When recording, Airtel can be set to record a maximum of 20 minutes before and after the programme ends; Tata Sky offers up to 30 minutes. Twenty minutes is more than enough for 99% of the programmes you’d ever watch, but every now and then, with soccer finals going into extra time, it’s better to have some more buffer. However, the higher this setting, the lower the total number of programmes you can record. I recommend that you set this to 5 minutes, and to ensure that you record special events fully, just record the next programme as well—works well for me.
If there’s one particular function of Tata Sky+ that’s given me nightmares, it’s the Series Link function. The theory’s simple. If you like a particular programme, series-link it, and it’s automatically recorded every time it’s aired. However, with Tata Sky+, sometimes the option just appears auto-magically, but most times it’s just impossible to find.
With Airtel, this option is easily accessible, and easy to set, but in no way can I say that Airtel has got this right. For example, I series-linked Friends, and when I tried to change the channel to watch some sports, it promptly told me I could not, because two channels were already being recorded—Zee Café and WB. “When did I tell it to record WB?” I thought. Flicking over to WB I found my answer. Airtel was trying to record all programmes called “Friends” on all channels. Hardly what I’d call a satisfactory solution, but still a lot better than my Tata Sky+ experience.
Favourites
Although this is a feature that’s not really limited to only the DVR boxes, I have to mention the implementation of Airtel’s Favourites feature. While Tata Sky offers up to 20 channels that can be set as favourites, Airtel has four sets of 15 favourites each. This is well thought out, because assuming the average family has four people, this means each of the four can set their favourites. However, as I mentioned before, you have to go through a few more clicks to get there in Airtel than in Tata Sky+, which has a dedicated button that directly takes you to the first channel in your Favourites list. One additional feature that Airtel offers here is Most Viewed, which lists the channels you’ve spent most of your time watching.
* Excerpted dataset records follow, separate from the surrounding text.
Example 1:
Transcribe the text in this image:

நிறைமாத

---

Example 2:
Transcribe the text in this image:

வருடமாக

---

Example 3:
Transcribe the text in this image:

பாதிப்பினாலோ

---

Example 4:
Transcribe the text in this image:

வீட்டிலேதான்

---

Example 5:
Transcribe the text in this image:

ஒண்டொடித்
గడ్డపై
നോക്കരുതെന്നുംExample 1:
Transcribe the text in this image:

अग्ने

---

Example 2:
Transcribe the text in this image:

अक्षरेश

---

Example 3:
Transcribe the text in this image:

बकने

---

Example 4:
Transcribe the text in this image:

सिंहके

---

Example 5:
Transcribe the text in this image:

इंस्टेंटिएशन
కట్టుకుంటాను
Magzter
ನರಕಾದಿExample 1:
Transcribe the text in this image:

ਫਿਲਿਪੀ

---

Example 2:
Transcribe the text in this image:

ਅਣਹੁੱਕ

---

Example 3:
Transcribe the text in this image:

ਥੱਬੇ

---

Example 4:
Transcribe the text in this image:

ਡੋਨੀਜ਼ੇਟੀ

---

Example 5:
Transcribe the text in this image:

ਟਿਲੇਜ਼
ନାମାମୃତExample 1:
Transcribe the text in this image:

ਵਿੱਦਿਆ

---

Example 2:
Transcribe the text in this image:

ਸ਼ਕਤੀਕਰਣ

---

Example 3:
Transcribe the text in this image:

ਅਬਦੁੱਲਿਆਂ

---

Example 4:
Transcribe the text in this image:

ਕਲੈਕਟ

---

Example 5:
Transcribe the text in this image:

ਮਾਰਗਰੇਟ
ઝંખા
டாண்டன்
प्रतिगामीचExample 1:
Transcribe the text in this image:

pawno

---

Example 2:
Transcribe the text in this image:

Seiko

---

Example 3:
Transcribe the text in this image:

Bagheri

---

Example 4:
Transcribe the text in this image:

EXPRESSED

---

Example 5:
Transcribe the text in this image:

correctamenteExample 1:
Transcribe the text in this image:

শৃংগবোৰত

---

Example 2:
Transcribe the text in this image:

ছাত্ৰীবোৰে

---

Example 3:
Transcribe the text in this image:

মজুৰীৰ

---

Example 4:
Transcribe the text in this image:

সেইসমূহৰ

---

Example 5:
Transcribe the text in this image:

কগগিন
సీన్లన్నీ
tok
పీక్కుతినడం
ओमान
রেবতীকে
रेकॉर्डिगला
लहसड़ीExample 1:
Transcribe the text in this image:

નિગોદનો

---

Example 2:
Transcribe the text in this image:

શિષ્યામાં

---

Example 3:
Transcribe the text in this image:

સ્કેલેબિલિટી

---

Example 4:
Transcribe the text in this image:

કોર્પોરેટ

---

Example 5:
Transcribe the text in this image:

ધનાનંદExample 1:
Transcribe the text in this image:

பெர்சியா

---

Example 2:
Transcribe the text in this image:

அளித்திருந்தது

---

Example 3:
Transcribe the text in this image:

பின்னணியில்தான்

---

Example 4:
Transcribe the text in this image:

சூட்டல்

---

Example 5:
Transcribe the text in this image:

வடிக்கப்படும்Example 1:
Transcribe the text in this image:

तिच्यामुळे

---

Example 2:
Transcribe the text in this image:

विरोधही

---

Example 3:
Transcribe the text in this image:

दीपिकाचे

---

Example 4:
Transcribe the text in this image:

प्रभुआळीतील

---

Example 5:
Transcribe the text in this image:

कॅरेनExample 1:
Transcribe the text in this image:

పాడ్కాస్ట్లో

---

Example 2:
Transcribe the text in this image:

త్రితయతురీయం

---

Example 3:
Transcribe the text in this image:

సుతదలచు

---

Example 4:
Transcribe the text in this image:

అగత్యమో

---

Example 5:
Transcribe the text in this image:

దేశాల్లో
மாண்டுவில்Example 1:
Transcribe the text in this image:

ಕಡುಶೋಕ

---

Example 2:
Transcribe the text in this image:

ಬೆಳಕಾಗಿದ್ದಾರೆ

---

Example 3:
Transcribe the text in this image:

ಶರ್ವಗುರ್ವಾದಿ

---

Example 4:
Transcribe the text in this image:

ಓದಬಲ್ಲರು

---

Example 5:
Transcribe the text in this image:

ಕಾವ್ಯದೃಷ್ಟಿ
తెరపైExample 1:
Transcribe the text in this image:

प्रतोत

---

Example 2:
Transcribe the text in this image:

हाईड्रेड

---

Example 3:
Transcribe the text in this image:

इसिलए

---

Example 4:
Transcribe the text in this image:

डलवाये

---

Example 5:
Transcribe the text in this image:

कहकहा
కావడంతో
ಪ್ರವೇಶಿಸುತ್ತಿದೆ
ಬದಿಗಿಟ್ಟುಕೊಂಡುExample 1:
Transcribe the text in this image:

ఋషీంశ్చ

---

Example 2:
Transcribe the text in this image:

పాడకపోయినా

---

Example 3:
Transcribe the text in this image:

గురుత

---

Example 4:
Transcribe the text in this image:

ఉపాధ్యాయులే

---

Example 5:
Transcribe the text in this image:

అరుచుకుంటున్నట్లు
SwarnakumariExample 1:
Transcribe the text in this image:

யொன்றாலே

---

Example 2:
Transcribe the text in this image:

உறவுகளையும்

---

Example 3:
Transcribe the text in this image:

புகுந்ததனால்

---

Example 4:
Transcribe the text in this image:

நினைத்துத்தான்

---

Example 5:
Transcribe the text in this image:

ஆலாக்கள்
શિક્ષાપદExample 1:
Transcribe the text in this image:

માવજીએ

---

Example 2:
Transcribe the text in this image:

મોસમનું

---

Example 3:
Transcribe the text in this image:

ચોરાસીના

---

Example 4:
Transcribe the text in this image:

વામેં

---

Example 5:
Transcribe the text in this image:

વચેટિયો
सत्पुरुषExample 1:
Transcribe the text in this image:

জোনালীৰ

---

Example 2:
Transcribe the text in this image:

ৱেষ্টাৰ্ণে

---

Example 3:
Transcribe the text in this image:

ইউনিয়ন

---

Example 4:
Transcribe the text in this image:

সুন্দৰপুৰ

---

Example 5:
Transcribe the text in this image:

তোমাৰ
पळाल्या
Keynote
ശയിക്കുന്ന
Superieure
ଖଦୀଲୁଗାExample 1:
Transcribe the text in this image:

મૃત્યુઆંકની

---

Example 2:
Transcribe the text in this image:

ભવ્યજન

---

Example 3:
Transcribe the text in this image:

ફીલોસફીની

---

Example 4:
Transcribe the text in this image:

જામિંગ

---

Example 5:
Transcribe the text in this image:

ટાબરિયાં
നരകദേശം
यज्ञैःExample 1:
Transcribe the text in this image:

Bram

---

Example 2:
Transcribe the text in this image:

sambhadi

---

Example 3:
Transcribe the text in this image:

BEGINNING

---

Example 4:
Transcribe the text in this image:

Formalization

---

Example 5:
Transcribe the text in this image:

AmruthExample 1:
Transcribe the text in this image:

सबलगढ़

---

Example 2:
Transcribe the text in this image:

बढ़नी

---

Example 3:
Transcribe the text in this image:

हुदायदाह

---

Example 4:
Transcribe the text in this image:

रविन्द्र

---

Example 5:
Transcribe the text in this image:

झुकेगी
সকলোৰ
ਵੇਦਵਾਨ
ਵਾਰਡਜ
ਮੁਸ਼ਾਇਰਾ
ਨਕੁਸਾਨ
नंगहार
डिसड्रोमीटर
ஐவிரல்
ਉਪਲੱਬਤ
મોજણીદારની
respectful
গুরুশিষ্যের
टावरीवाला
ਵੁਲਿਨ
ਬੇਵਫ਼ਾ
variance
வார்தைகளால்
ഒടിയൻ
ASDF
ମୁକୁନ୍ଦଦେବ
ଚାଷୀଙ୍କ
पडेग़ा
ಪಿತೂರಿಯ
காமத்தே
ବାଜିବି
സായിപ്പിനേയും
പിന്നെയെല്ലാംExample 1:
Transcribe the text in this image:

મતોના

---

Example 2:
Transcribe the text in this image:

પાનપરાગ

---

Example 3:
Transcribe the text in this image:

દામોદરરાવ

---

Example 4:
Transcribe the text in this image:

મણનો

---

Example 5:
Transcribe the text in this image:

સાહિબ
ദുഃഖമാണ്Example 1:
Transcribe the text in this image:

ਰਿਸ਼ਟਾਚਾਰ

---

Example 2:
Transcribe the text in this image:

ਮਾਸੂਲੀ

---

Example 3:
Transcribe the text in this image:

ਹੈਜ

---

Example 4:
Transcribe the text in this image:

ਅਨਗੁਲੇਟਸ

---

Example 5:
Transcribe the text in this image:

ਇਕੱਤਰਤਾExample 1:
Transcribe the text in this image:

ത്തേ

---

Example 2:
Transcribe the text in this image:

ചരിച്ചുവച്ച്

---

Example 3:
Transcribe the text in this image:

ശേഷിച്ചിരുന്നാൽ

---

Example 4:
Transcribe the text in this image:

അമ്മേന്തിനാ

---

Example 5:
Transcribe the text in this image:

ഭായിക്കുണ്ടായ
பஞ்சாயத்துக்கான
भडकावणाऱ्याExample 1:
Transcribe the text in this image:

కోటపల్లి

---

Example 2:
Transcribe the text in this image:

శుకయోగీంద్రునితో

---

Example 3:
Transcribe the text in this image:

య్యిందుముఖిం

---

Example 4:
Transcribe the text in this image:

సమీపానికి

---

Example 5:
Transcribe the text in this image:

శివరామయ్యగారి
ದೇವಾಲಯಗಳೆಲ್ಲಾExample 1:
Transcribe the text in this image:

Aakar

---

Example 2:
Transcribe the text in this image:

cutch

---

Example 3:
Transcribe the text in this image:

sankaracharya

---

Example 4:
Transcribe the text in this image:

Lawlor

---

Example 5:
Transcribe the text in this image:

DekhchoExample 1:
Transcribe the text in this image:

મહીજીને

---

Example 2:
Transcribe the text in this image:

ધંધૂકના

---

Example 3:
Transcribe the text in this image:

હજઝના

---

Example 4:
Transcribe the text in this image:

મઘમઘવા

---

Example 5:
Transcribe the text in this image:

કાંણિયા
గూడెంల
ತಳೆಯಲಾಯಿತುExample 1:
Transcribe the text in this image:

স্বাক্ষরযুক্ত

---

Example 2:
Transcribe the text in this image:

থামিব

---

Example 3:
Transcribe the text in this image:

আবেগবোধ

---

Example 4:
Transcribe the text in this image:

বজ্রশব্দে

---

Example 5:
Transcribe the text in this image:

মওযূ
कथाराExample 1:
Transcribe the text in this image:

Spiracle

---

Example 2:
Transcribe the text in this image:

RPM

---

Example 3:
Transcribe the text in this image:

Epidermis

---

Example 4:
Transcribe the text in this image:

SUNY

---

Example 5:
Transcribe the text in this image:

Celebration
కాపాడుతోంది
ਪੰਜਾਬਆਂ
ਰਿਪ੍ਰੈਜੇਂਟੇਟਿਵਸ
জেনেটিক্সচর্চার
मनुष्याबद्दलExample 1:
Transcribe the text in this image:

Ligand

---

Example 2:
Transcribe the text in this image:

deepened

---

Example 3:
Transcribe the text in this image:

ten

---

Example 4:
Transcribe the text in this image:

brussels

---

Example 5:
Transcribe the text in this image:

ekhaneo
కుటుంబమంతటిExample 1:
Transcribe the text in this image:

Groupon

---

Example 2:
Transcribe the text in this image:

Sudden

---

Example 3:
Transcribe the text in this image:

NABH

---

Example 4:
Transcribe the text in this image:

Clearly, Airtel wins in this regard.
Not that it happens very often, but if you want to reset your favourites list, Tata Sky users will find this easier, as it has a delete all favourites function—while Airtel needs you to deselect each channel individually from the long list of channels in the guide.
The extras
Apart from all of the above, both service providers come with some really cool features that you should know about. Airtel launched with a feature called Mobile Recording, which allows you to download a little app to your mobile that will let you instruct your set-top box (STB) to record a programme, from literally anywhere in the world. Now this was a really cool feature that set Airtel’s offering apart, but now Tata Sky+ has announced that all subscribers to its DVR service will be able to instruct their STBs to record any programme from not just their mobiles, but also any Internet-connected device. Ah, the joys of being a consumer in a hotly contested market.
One?Airtel-only feature is widgets. You get cricket updates, stock reports, weather in your city and more, all displayed in a small box on your screen. What this does is, for example, help you keep track of a cricket score while watching another programme, without changing the channel.
Decisions, decisions
Honestly, if you’re already a subscriber to one, there’s no real value in switching to the other provider, just for the recording capability. Like the mobile provider wars, this segment is all set to get crowded, which will mean more features, more entertainment, and at cheaper prices. The battle’s only just beginning, but currently, Airtel seems to have a very slight upper hand in terms of features.